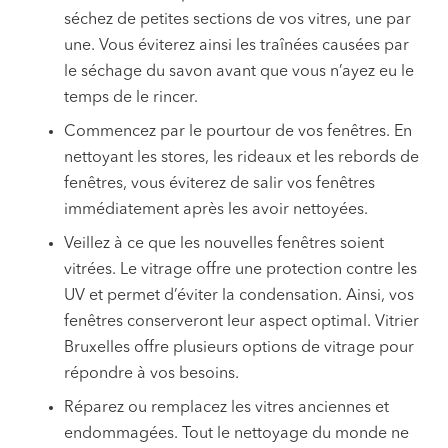
séchez de petites sections de vos vitres, une par
une. Vous éviterez ainsi les traînées causées par
le séchage du savon avant que vous n’ayez eu le
temps de le rincer.
Commencez par le pourtour de vos fenêtres. En
nettoyant les stores, les rideaux et les rebords de
fenêtres, vous éviterez de salir vos fenêtres
immédiatement après les avoir nettoyées.
Veillez à ce que les nouvelles fenêtres soient
vitrées. Le vitrage offre une protection contre les
UV et permet d’éviter la condensation. Ainsi, vos
fenêtres conserveront leur aspect optimal. Vitrier
Bruxelles offre plusieurs options de vitrage pour
répondre à vos besoins.
Réparez ou remplacez les vitres anciennes et
endommagées. Tout le nettoyage du monde ne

- Task instructions -
Retype the lines beginning at the one containing "fenêtres, vous éviterez de salir vos fenêtres" and ending at the final line of the material, both included.

- Your solution -
fenêtres, vous éviterez de salir vos fenêtres
immédiatement après les avoir nettoyées.
Veillez à ce que les nouvelles fenêtres soient
vitrées. Le vitrage offre une protection contre les
UV et permet d’éviter la condensation. Ainsi, vos
fenêtres conserveront leur aspect optimal. Vitrier
Bruxelles offre plusieurs options de vitrage pour
répondre à vos besoins.
Réparez ou remplacez les vitres anciennes et
endommagées. Tout le nettoyage du monde ne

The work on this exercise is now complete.